Page 116 of Too Sweet

Page List

Font Size:

And she’s still asleep, lips pursed, one hand across my ribs, the other under the pillow.

So fucking gorgeous.

I ghost my fingers up and down her arm under the comforter, getting ready for whatever comes when she wakes up.

Her hair is sprawled on her pillow, which she hardly ever uses, nestling her face in the crook of my neck or my chest, and I fucking love when she’s so close.

It’s not the most comfortable position, lying on my back most of the night, but if it means having Mia curve into me, I’ll gladly suffer the lower back pain.

She only sleeps in my arms on the weekends. It’s starting not to be enough. Every night without her warm, body beside me, it gets harder to fall asleep.

My wristwatch tells me it’s nine-thirty when she starts stirring, changing positions every few seconds like she’s trying to find one that’ll let her sleep a little longer.

I’ve been awake almost two hours but didn’t dare untangle myself from her hold.

“Morning,” I whisper, kissing her head.

“Morning,” she breathes, pulling the comforter so high nothing south of her nose is visible. “Did Shawn come over last night?”

“Yeah. He’s coming back today around eleven to talk to you.” I tug the comforter and nudge her until she lies on her back. A nasty bruise on the side of her pretty face kick-starts the bright-white freeze of anger worming my mind.

The bruise is larger than my fucking hand. Red and purple from her cheek to her jaw.

“That bad?” she asks, combing her blonde locks over one shoulder. “I wouldn’t have this if not for the clotting factor deficiency. It’ll be gone in about a week.” She pinches her lips together, and a hot glow of pink spills over her cheeks. “Did you see the clip?”

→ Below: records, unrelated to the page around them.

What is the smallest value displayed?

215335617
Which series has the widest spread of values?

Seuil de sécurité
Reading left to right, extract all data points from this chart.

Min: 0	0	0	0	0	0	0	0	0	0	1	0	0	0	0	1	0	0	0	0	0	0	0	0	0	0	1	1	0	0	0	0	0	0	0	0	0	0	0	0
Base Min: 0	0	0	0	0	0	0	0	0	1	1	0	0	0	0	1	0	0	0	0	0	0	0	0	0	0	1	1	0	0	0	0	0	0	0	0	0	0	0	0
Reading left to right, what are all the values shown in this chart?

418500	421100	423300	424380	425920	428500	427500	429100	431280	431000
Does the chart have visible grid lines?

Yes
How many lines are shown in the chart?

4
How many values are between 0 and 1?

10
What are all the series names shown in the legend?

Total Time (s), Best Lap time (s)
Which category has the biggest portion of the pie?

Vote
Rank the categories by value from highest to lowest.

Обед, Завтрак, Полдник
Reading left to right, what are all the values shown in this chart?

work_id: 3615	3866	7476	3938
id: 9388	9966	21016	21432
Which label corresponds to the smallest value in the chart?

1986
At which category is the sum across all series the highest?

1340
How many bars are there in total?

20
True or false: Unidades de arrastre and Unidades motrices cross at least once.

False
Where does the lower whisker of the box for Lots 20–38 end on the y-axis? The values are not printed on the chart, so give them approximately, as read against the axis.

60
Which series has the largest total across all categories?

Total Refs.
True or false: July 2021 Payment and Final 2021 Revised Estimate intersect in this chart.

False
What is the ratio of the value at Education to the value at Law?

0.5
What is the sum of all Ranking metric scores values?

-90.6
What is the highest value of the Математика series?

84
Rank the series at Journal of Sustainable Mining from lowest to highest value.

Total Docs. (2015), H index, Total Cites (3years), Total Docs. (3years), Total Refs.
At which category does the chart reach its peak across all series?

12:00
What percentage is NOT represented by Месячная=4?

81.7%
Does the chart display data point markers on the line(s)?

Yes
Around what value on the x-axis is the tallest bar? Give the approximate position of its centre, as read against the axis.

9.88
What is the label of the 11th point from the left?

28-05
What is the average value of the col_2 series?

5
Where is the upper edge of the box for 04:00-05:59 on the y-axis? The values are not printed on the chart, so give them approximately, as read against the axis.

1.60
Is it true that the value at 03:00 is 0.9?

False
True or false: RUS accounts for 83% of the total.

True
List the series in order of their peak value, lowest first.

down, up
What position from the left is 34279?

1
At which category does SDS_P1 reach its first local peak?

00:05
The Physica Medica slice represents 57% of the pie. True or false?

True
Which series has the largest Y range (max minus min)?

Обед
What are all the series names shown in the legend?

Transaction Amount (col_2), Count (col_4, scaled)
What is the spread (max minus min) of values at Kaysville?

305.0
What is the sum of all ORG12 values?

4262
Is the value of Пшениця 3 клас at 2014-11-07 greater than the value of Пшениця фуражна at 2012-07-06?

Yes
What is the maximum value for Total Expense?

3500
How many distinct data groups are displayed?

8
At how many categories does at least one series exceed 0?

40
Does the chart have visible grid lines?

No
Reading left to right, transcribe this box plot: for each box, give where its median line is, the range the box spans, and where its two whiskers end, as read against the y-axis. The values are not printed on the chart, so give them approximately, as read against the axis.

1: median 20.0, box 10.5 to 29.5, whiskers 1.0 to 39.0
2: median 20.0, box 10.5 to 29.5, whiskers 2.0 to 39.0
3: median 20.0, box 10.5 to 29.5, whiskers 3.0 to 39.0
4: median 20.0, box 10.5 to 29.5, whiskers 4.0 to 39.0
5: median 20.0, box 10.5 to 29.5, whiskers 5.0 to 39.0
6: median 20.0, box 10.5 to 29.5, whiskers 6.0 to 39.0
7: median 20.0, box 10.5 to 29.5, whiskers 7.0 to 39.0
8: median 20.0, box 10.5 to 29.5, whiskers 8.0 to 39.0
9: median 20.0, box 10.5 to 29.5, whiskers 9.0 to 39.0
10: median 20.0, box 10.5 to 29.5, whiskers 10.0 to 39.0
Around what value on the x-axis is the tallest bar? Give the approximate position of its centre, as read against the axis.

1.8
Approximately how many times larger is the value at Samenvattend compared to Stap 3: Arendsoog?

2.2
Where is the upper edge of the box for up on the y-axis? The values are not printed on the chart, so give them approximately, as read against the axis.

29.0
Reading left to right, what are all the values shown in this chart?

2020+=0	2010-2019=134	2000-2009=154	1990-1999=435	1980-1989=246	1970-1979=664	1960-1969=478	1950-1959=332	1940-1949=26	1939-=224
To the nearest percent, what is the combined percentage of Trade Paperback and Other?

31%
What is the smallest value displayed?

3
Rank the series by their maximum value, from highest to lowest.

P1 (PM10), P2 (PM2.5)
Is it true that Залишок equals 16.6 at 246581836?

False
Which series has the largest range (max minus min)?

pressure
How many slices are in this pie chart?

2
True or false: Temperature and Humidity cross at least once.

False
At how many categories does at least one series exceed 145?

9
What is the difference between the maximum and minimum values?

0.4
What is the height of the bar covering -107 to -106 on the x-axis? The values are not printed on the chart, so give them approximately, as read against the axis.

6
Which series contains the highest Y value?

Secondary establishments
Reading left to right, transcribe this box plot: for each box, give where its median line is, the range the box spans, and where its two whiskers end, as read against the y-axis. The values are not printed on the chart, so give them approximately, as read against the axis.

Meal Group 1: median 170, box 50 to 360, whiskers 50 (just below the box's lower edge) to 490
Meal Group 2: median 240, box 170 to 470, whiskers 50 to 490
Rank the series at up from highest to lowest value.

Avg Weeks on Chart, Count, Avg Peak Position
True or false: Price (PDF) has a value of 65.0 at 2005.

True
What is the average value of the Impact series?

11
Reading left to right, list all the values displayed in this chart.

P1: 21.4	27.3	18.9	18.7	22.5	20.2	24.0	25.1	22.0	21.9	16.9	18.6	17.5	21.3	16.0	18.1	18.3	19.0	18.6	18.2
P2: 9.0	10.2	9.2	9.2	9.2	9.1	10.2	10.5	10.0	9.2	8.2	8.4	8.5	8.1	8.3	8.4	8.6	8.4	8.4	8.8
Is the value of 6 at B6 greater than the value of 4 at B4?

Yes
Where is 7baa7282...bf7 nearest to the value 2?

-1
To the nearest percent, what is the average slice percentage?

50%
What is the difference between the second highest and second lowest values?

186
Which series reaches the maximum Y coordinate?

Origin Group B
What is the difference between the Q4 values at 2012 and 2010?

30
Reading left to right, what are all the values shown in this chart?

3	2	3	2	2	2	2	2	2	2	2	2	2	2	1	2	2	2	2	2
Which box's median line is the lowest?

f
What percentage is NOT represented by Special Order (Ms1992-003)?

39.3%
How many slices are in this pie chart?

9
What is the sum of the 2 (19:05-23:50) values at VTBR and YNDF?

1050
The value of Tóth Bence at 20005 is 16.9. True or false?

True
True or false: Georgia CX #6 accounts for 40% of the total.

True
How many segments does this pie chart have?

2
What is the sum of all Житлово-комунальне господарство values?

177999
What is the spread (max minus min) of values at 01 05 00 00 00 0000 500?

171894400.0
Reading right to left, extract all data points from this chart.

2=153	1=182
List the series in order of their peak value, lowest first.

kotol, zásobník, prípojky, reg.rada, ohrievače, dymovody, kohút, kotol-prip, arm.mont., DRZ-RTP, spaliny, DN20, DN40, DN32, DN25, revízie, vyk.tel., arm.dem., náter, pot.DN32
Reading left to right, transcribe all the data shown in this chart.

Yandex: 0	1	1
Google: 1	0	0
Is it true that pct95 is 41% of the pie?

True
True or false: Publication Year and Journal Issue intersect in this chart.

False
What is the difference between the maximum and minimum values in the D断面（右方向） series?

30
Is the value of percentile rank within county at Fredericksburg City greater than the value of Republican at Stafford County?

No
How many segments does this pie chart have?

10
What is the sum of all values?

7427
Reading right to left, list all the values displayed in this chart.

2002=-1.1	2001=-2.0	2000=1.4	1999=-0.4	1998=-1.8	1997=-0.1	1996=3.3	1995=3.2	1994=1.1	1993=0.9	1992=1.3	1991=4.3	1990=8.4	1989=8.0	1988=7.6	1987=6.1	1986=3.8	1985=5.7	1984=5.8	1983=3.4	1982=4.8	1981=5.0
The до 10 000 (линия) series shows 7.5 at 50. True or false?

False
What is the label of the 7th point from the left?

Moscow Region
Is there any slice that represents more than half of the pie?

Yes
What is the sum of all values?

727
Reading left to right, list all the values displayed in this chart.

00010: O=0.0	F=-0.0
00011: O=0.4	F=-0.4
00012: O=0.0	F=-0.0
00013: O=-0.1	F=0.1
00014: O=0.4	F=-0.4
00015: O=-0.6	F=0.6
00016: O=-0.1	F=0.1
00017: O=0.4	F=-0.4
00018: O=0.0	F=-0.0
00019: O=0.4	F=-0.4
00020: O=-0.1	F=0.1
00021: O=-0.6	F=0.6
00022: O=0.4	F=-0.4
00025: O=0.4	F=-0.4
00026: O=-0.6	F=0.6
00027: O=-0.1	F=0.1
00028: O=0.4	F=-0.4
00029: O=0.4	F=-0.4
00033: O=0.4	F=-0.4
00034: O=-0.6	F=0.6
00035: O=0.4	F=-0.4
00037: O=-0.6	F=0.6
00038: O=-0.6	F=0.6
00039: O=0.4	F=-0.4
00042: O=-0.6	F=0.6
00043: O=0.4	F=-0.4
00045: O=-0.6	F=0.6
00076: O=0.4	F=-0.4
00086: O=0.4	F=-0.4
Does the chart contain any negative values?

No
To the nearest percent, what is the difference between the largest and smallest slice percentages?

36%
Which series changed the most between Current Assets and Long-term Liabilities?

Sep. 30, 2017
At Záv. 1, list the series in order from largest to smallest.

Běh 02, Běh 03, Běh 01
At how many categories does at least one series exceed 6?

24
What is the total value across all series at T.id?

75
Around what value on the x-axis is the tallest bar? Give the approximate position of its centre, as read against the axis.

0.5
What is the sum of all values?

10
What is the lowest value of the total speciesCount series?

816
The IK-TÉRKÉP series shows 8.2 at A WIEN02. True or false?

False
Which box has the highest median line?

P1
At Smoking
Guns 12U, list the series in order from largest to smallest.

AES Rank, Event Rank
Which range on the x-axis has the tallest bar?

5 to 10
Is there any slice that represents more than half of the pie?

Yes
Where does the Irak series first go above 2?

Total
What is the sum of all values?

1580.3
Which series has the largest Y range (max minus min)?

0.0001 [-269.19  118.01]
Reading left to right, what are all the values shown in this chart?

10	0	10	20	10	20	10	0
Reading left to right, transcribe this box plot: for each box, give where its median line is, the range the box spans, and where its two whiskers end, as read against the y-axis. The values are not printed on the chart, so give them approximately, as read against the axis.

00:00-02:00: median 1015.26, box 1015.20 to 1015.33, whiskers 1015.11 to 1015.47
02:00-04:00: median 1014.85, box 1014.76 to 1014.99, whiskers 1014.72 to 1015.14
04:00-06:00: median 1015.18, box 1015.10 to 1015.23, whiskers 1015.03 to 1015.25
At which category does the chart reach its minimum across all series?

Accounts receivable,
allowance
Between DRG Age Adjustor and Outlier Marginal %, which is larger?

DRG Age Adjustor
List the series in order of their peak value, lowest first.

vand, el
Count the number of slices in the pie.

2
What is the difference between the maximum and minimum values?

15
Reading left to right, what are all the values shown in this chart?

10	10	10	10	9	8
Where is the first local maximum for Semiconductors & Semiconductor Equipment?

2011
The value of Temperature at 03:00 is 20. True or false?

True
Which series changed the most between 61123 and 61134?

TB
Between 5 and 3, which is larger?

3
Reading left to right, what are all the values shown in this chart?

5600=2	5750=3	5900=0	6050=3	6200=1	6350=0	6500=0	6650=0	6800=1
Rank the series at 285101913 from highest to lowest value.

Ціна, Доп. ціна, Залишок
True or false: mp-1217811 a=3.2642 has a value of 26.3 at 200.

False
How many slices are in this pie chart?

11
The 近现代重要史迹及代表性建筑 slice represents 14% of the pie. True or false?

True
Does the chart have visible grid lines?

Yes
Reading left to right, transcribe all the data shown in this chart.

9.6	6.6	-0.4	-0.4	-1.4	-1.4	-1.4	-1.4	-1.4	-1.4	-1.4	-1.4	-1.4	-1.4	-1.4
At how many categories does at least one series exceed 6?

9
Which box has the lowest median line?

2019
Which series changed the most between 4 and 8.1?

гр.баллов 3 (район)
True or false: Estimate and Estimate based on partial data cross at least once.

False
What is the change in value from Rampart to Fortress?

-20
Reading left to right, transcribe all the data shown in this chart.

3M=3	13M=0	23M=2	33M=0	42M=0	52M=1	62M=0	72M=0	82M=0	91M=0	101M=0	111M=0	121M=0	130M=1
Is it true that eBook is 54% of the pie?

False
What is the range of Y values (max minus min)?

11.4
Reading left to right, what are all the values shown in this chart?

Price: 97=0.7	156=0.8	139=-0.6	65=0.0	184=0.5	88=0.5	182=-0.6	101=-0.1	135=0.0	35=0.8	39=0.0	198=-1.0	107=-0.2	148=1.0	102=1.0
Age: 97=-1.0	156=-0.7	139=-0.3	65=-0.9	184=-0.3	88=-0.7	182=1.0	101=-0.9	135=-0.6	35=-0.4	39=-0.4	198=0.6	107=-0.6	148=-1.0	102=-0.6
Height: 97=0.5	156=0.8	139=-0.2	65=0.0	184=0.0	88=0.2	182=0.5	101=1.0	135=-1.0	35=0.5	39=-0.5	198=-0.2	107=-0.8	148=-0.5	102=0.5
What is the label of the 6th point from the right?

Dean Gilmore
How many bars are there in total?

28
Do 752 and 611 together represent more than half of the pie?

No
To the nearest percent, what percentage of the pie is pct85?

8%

I grip her waist, pulling her under me. “I did, baby, and before you ask, it changes nothing. I’m sorry you went through that.” I kiss her forehead, moving my elbows flush against her ribs. “I’m sorry you didn’t feel you could trust me. I won’t let you down again.”

“It’s not your fault. Please—” she whispers, biting the inside of her cheek. “Don’t do this. Don’t blame yourself, the triplets, or anyone else, okay? It doesn’t help anyone. It happened. It’s done. We can’t turn back ti—”

“Don’t act like it didn’t happen. You need time to process it,” I cut in, anticipating where this is going. She’s invalidating the whole thing, lessening its severity and consequences. “Don’t rush. I’m here, and I’m not going anywhere.”

“I’m not rushing, Nico, but I’ve been through this before. After Asher, I kept everything in. I didn’t talk to anyone for weeks. Ask your brothers. I spoke in monosyllables, replaying that night over and over. It took me a long time to heal. I don’t want to make that mistake again.”

“You can talk to me. I saw what happened, but I’ll listen if you want to let it out. I’ll find you a therapist if that’s what you need.”

“I was in therapy last year. I know how to deal with this. I don’t want to keep thinking about what Jake did or wonder what would’ve happened if I had done one thing differently. I don’t want to look back because if I do that I can’t go forward. I’ll talk to Shawn and tell you everything you want to know, but then I want to move on, okay?”

“Can I help somehow?”

“You can start by repeating what you said last night.”

A small smile curves my lips when she beams, eyes sparkling. She’s so fucking strong...

“What did I say?”

She huffs, bracing both hands against my chest, trying to wriggle out from under me. “I won’t tell you.”

I take her hands in mine and box her in again, looking into those green eyes that hold my soul hostage. “I love you, baby.” I dip my head to kiss her, but she slaps one hand over her mouth, shaking her head.

“I love you, but I won’t kiss you until we brush our teeth.”

THIRTY-FOUR

Mia

“MIA!”

I immediately tense at the sound of his voice. Taking a deep breath for courage, I spin on my heel, standing face-to-face with Brandon.